Los gobiernos regionales se han convertido en espacios donde se cometen delitos. Pese a que empezaron a funcionar hace quince años, desde 2003, “han sido seriamente afectados por una dinámica de corrupción”, según el estudio Círculo de la corrupción en los gobiernos regionales. Ese documento tomó como muestra a las regiones Cusco, Moquegua, Madre de Dios, Piura y Ayacucho.

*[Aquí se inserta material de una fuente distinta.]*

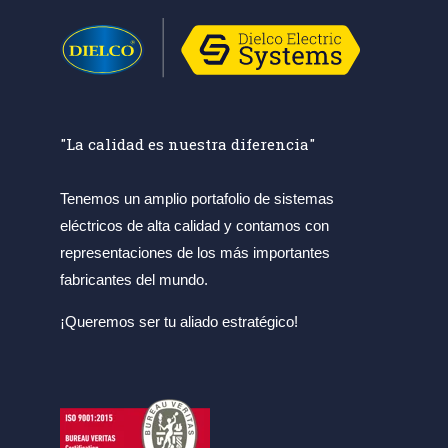
"La calidad es nuestra diferencia"
Tenemos un amplio portafolio de sistemas
eléctricos de alta calidad y contamos con
representaciones de los más importantes
fabricantes del mundo.
¡Queremos ser tu aliado estratégico!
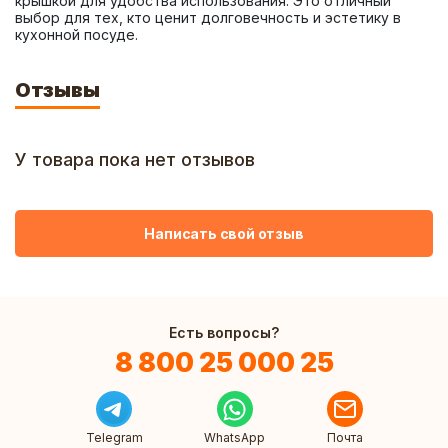
крышкой для удобства использования. Это отличный 
выбор для тех, кто ценит долговечность и эстетику в 
кухонной посуде.
Отзывы
У товара пока нет отзывов
Написать свой отзыв
Есть вопросы?
8 800 25 000 25
Telegram
WhatsApp
Почта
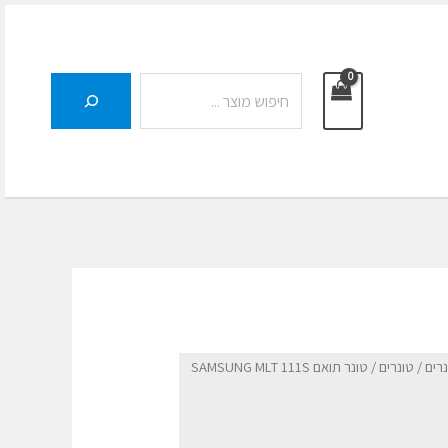
חיפוש
נרים
/
טונרים
/ טונר תואם SAMSUNG MLT 111S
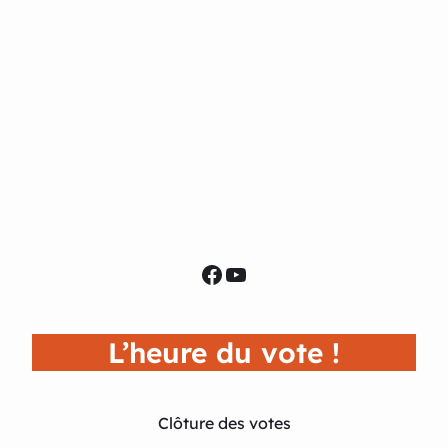
Facebook
YouTube
L’heure du vote !
Clôture des votes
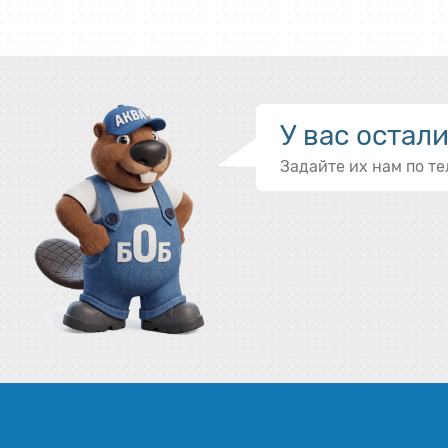
У вас остал
Задайте их нам по т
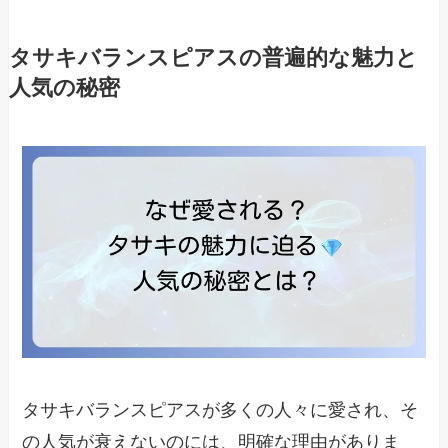
タサキバランスピアスの普遍的な魅力と
人気の秘密
タサキバランスピアスが多くの人々に愛され、そ
の人気が衰えないのには、明確な理由がありま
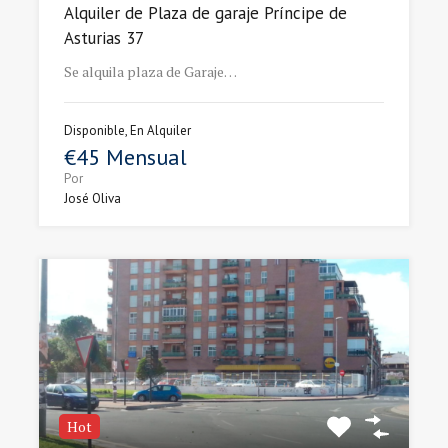
Alquiler de Plaza de garaje Príncipe de
Asturias 37
Se alquila plaza de Garaje…
Disponible, En Alquiler
€45 Mensual
Por
José Oliva
Hot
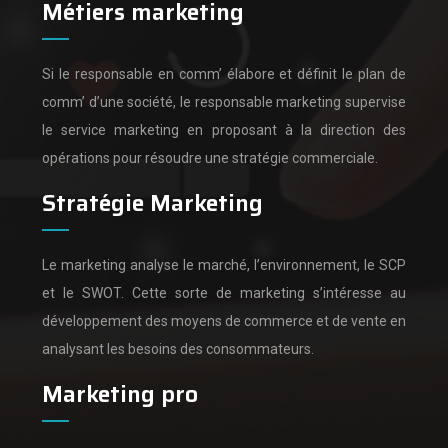
Métiers marketing
Si le responsable en comm’ élabore et définit le plan de
comm’ d’une société,
le responsable marketing supervise
le service marketing en proposant à la direction des
opérations pour résoudre une stratégie commerciale.
Stratégie Marketing
Le marketing analyse le marché, l’environnement, le SCP
et le SWOT.
Cette sorte de marketing s’intéresse au
développement des moyens de commerce et de vente en
analysant les besoins des consommateurs.
Marketing pro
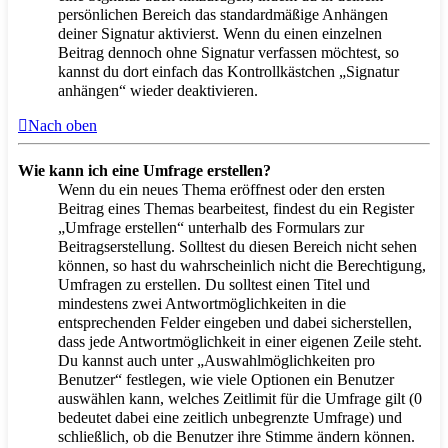
persönlichen Bereich das standardmäßige Anhängen
deiner Signatur aktivierst. Wenn du einen einzelnen
Beitrag dennoch ohne Signatur verfassen möchtest, so
kannst du dort einfach das Kontrollkästchen „Signatur
anhängen“ wieder deaktivieren.
Nach oben
Wie kann ich eine Umfrage erstellen?
Wenn du ein neues Thema eröffnest oder den ersten
Beitrag eines Themas bearbeitest, findest du ein Register
„Umfrage erstellen“ unterhalb des Formulars zur
Beitragserstellung. Solltest du diesen Bereich nicht sehen
können, so hast du wahrscheinlich nicht die Berechtigung,
Umfragen zu erstellen. Du solltest einen Titel und
mindestens zwei Antwortmöglichkeiten in die
entsprechenden Felder eingeben und dabei sicherstellen,
dass jede Antwortmöglichkeit in einer eigenen Zeile steht.
Du kannst auch unter „Auswahlmöglichkeiten pro
Benutzer“ festlegen, wie viele Optionen ein Benutzer
auswählen kann, welches Zeitlimit für die Umfrage gilt (0
bedeutet dabei eine zeitlich unbegrenzte Umfrage) und
schließlich, ob die Benutzer ihre Stimme ändern können.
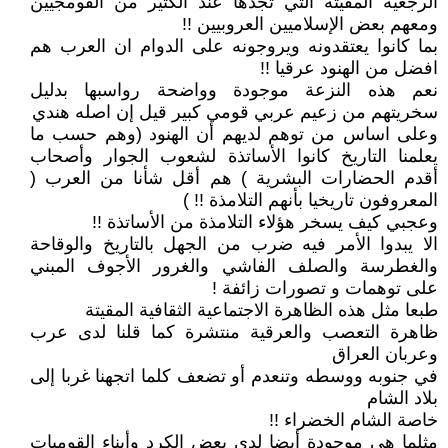
الرجعية المقيتة التي تجدها عند الكثير من القومجيين
ومعهم بعض الإسلاميين العروبيين !!
بما كانوا يعتقدونه ويروجونه على الدوام ان العرب هم
افضل من الهنود عرقيا !!
نعم هذه النزعة موجودة وواضحة رواسبها بدليل
سخريتهم من زعيم عربي قومي كبير قيل إن اصله هندي
وعلى اساس من توهم لديهم أن الهنود (وهم حسب ما
يعلمنا التاريخ كانوا الأساتذة لشعوب الجوار وأصحاب
أقدم الحضارات البشرية ) هم أقل شأنا من العرب (
المعروفون تاريخيا بأنهم التلامذة !! )
وعجبي كيف يسخر هؤلاء التلامذة من الأساتذة !!
الا يبدوا الأمر فيه ضرب من الجهل بالتاريخ والوقاحة
والغطرسة والصلف الفاشي والغرور الأجوف المبني
على توهمات و تصورات زائفة !
طبعا مثل هذه الظاهرة الاجتماعية الثقافية المقيتة
ظاهرة التعصب والعرقية منتشرة كما قلنا لدى عرب
وعربان العراق
في جنوبه ووسطه وتنعدم أو تضعف كلما اتجهنا غربا إلى
بلاد الشام
خاصة الشام الخضراء !!
مثلما هي موجودة أيضا لدى بعض الكرد وأبناء القوميات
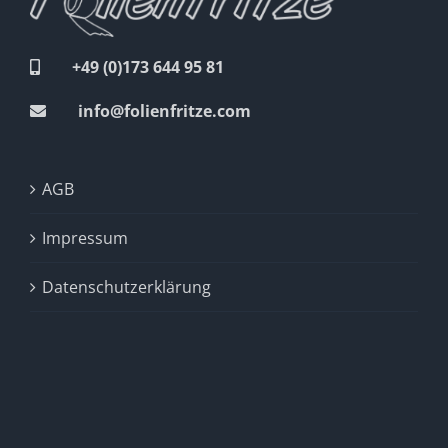
+49 (0)173 644 95 81
info@folienfritze.com
AGB
Impressum
Datenschutzerklärung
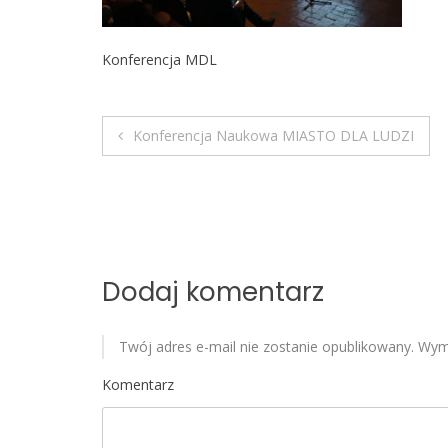
Konferencja MDL
Konferencja Naukowa MIASTO DLA LUDZI
N
a
w
i
Dodaj komentarz
g
Twój adres e-mail nie zostanie opublikowany.
Wyma
a
Komentarz
c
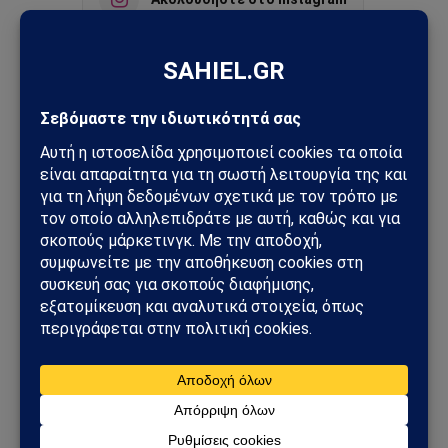
Ακολουθήστε στο YouTube
Facebook
Twitter
Pinterest
Tumblr
Sahiel Newsroom
Facebook
X
Pinterest
Instagram
Tumblr
(Twitter)
Το Sahiel.gr είναι ανεξάρτητη ψηφιακή πύλη ενημέρωσης
και ανάλυσης με έμφαση στη γεωπολιτική, τη διεθνή
ασφάλεια, τα εθνικά ζητήματα και τις διεθνείς εξελίξεις
που επηρεάζουν την Ελλάδα και τον ευρύτερο ελληνισμό.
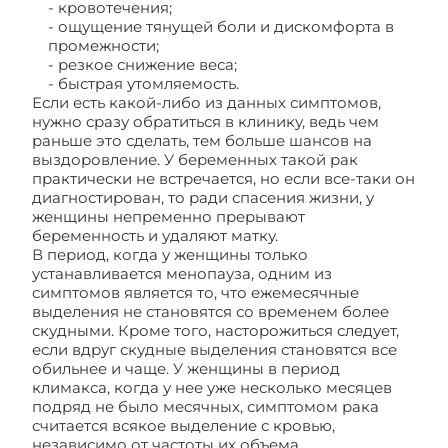
- кровотечения;
- ощущение тянущей боли и дискомфорта в
промежности;
- резкое снижение веса;
- быстрая утомляемость.
Если есть какой-либо из данных симптомов,
нужно сразу обратиться в клинику, ведь чем
раньше это сделать, тем больше шансов на
выздоровление. У беременных такой рак
практически не встречается, но если все-таки он
диагностирован, то ради спасения жизни, у
женщины непременно прерывают
беременность и удаляют матку.
В период, когда у женщины только
устанавливается менопауза, одним из
симптомов является то, что ежемесячные
выделения не становятся со временем более
скудными. Кроме того, насторожиться следует,
если вдруг скудные выделения становятся все
обильнее и чаще. У женщины в период
климакса, когда у нее уже несколько месяцев
подряд не было месячных, симптомом рака
считается всякое выделение с кровью,
независимо от частоты их объема.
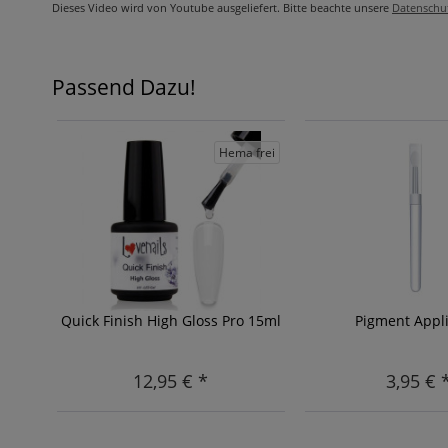
Dieses Video wird von Youtube ausgeliefert. Bitte beachte unsere
Datenschu
Passend Dazu!
Hema frei
Quick Finish High Gloss Pro 15ml
Pigment Appli
12,95 € *
3,95 € 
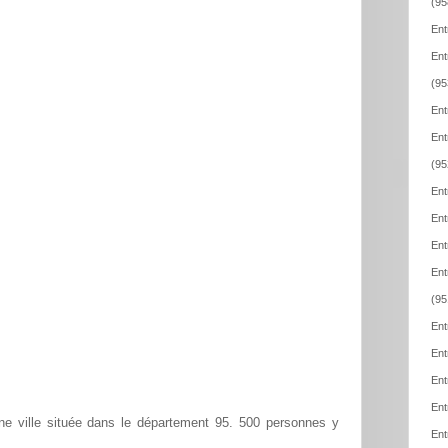
(95
Ent
Ent
(95
Ent
Ent
(95
Ent
Ent
Ent
Ent
(95
Ent
Ent
Ent
Ent
e ville située dans le département 95. 500 personnes y
Ent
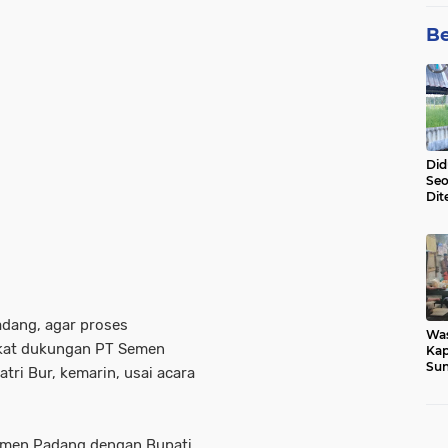
Be
Did
Seo
Dit
Dun
Sa
dang, agar proses
Wa
kat dukungan PT Semen
Kap
Sun
ri Bur, kemarin, usai acara
War
Ga
Semen Padang dengan Bupati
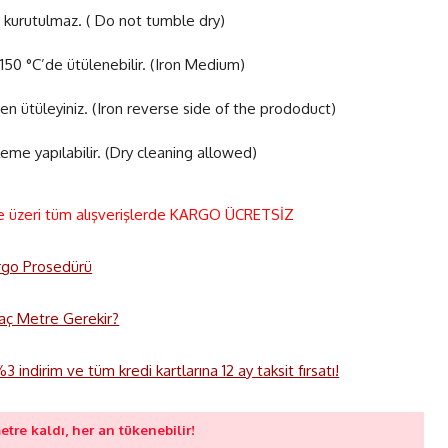
 kurutulmaz. ( Do not tumble dry)
50 °C’de ütülenebilir. (Iron Medium)
en ütüleyiniz. (Iron reverse side of the prododuct)
eme yapılabilir. (Dry cleaning allowed)
e üzeri tüm alışverişlerde KARGO ÜCRETSİZ
rgo Prosedürü
 Kaç Metre Gerekir?
 indirim ve tüm kredi kartlarına 12 ay taksit fırsatı!
etre kaldı, her an tükenebilir!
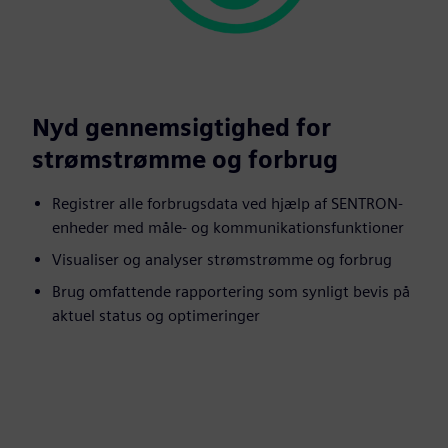
Nyd gennemsigtighed for
strømstrømme og forbrug
Registrer alle forbrugsdata ved hjælp af SENTRON-
enheder med måle- og kommunikationsfunktioner
Visualiser og analyser strømstrømme og forbrug
Brug omfattende rapportering som synligt bevis på
aktuel status og optimeringer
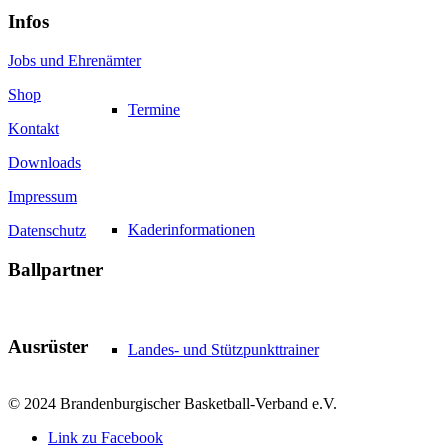
Infos
Jobs und Ehrenämter
Shop
Termine
Kontakt
Downloads
Impressum
Kaderinformationen
Datenschutz
Ballpartner
Ausrüster
Landes- und Stützpunkttrainer
© 2024 Brandenburgischer Basketball-Verband e.V.
Link zu Facebook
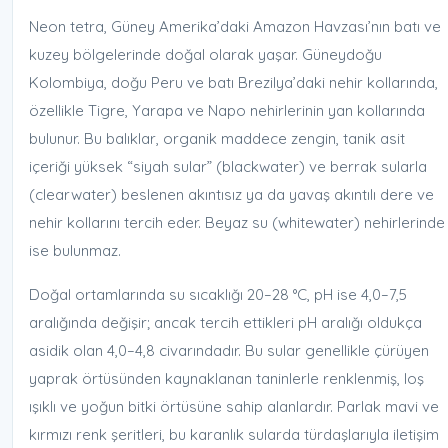
Neon tetra, Güney Amerika’daki Amazon Havzası’nın batı ve
kuzey bölgelerinde doğal olarak yaşar. Güneydoğu
Kolombiya, doğu Peru ve batı Brezilya’daki nehir kollarında,
özellikle Tigre, Yarapa ve Napo nehirlerinin yan kollarında
bulunur. Bu balıklar, organik maddece zengin, tanik asit
içeriği yüksek “siyah sular” (blackwater) ve berrak sularla
(clearwater) beslenen akıntısız ya da yavaş akıntılı dere ve
nehir kollarını tercih eder. Beyaz su (whitewater) nehirlerinde
ise bulunmaz.
Doğal ortamlarında su sıcaklığı 20–28 °C, pH ise 4,0–7,5
aralığında değişir; ancak tercih ettikleri pH aralığı oldukça
asidik olan 4,0–4,8 civarındadır. Bu sular genellikle çürüyen
yaprak örtüsünden kaynaklanan taninlerle renklenmiş, loş
ışıklı ve yoğun bitki örtüsüne sahip alanlardır. Parlak mavi ve
kırmızı renk şeritleri, bu karanlık sularda türdaşlarıyla iletişim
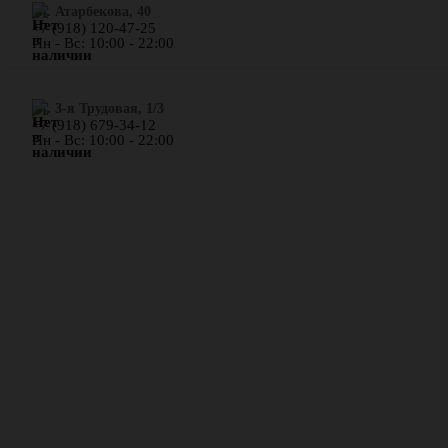
​ул. Атарбекова, 40
+7 (918) 120-47-25
Пн - Вс: 10:00 - 22:00
ул. 3-я Трудовая, 1/3
+7 (918) 679-34-12
Пн - Вс: 10:00 - 22:00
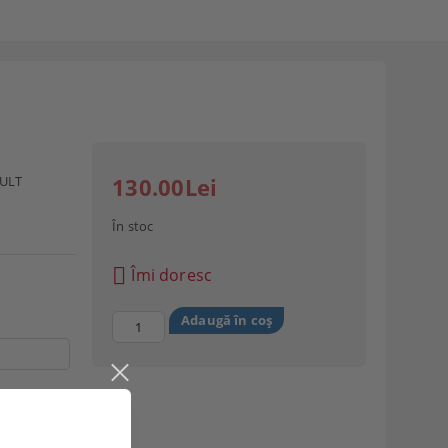
AULT
130.00Lei
În stoc
Îmi doresc
ntialitate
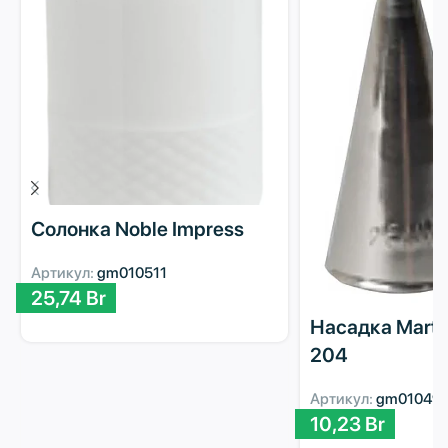
Солонка Noble Impress
Артикул:
gm010511
25,74
Br
Насадка Martel
204
Артикул:
gm01049
10,23
Br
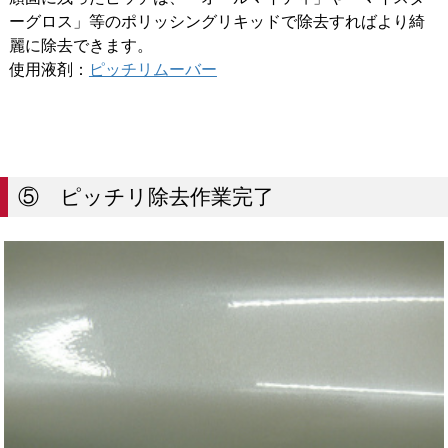
ーグロス」等のポリッシングリキッドで除去すればより綺
麗に除去できます。
使用液剤：
ピッチリムーバー
⑤ ピッチリ除去作業完了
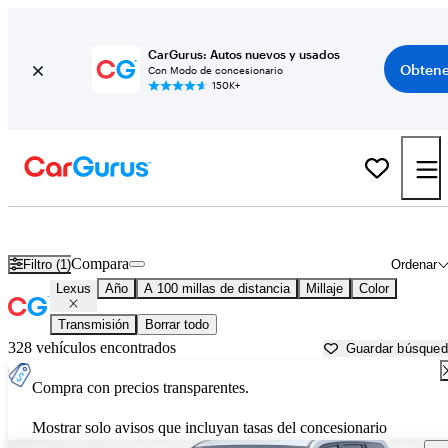
CarGurus: Autos nuevos y usados
Obtene
Con Modo de concesionario
150K+
Autos Lexus usados en venta cerca de
Knoxville, TN
Compara
Filtro (1)
Ordenar
Lexus
Año
A 100 millas de distancia
Millaje
Color
Transmisión
Borrar todo
328 vehículos encontrados
Guardar búsque
Compra con precios transparentes.
Mostrar solo avisos que incluyan tasas del concesionario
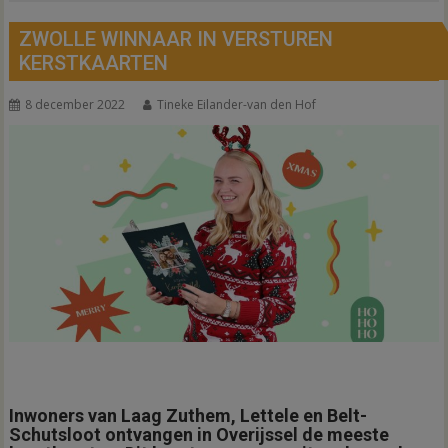
ZWOLLE WINNAAR IN VERSTUREN
KERSTKAARTEN
8 december 2022
Tineke Eilander-van den Hof
Inwoners van Laag Zuthem, Lettele en Belt-
Schutsloot ontvangen in Overijssel de meeste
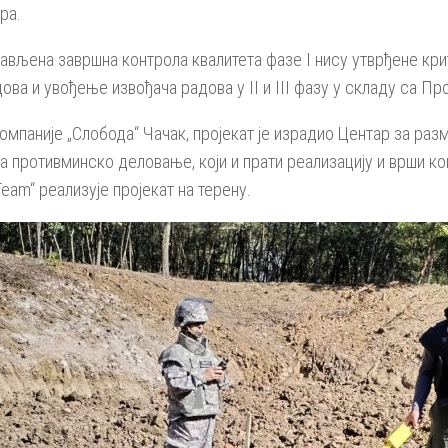
ра.
 обављена завршна контрола квалитета фазе I нису утврђене кр
ова и увођење извођача радова у II и III фазу у складу са Пр
омпаније „Слобода“ Чачак, пројекат је израдио Центар за р
противминско деловање, који и прати реализацију и врши ко
Team“ реализује пројекат на терену.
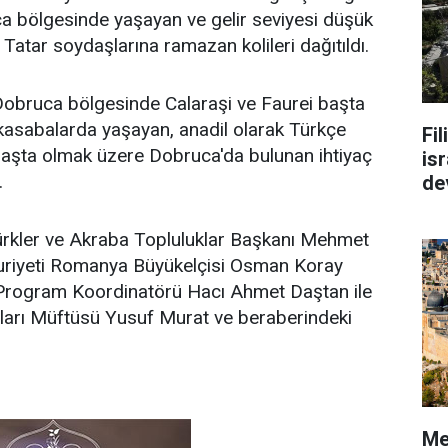
 bölgesinde yaşayan ve gelir seviyesi düşük
Tatar soydaşlarına ramazan kolileri dağıtıldı.
 Dobruca bölgesinde Calaraşi ve Faurei başta
kasabalarda yaşayan, anadil olarak Türkçe
Fi
şta olmak üzere Dobruca'da bulunan ihtiyaç
isr
.
de
Türkler ve Akraba Topluluklar Başkanı Mehmet
uriyeti Romanya Büyükelçisi Osman Koray
Program Koordinatörü Hacı Ahmet Daştan ile
rı Müftüsü Yusuf Murat ve beraberindeki
Me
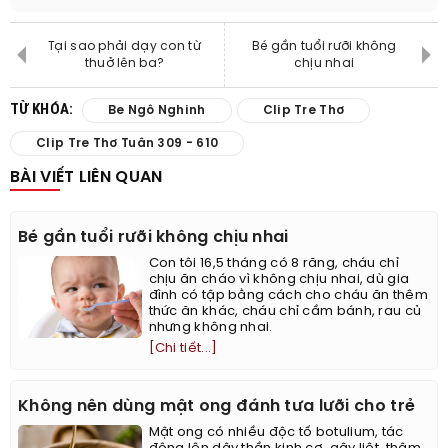
Tại sao phải dạy con từ
Bé gần tuổi rưỡi không
thuở lên ba?
chịu nhai
TỪ KHÓA:
Be Ngô Nghinh
Clip Tre Thơ
Clip Tre Thơ Tuân 309 - 610
BÀI VIẾT LIÊN QUAN
Bé gần tuổi rưỡi không chịu nhai
Con tôi 16,5 tháng có 8 răng, cháu chỉ
chịu ăn cháo vì không chịu nhai, dù gia
đình có tập bằng cách cho cháu ăn thêm
thức ăn khác, cháu chỉ cầm bánh, rau củ
nhưng không nhai.
[Chi tiết...]
Không nên dùng mật ong đánh tưa lưỡi cho trẻ
Mật ong có nhiều độc tố botulium, tác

No es casualidad, entonces, que 20 autoridades regionales en ejercicio estén involucradas en investigaciones por este tipo de delitos. Asimismo, hay alrededor de 50 exgobernadores procesados por corrupción, de los cuales seis tienen condenas firmes y están en prisión, y algunos con prisión preventiva. Todos ellos, involucrados en 395 procesos en distintas regiones. Destacan por su alto número: Pasco, Tumbes y Ucayali. “No hay gobernador regional que esté exento de investigación por corrupción”, señala el estudio.

CÍRCULO CORRUPTO

Los investigadores han detectado un patrón para convertir al aparato regional en botín. El primer eslabón corrupto empieza en la campaña, cuando las futuras autoridades reciben apoyo financiero a cambio de hipotecar su gestión. De allí que se ven millonarias campañas para llegar al poder, cuando el sueldo más elevado corresponde al gobernador con S/ 15 000 por mes.

“Hay grupos de proveedores que se le acercan al candidato ganador para que tenga preferencias en las contrataciones de compras y obras que hace el gobierno regional”, explica Eduardo Vega Luna, uno de los investigadores.

Una vez en el poder, los gobernadores controlan al consejo regional. Ese es el segundo paso; con tal fin, captan a consejeros opositores ofreciendo trabajo o adjudicaciones a sus familiares para conseguir una mayoría complaciente. Ocurrió en Cusco en 2014. El gobernador Edwin Licona tenía apenas tres consejeros, mientras que la oposición 14. Poco a poco, en menos de un año, Licona tenía mayoría.

El tercer eslabón surge en los procesos de licitación o adjudicación. Los Comités de Selección tienden a adecuar los Términos de Referencia (TdR) a favor de algunos empresarios, sobre todo a aquellos que financiaron la campaña. Y es que esos comités son designados “a dedo” por el gobernador.

Se cierra el círculo con la debilidad de los órganos de control que no son eficientes. En parte se debe a que los jefes de los Órganos de Control Institucional (OCI) y los procuradores regionales dependen jerárquicamente de los gobernadores.

“Mientras sigan dependiendo económicamente de las regiones o de los municipios, si fuera el caso, va a ser muy difícil que un jefe de OCI pueda llevar una investigación contra quien le paga el sueldo”, dijo Vega.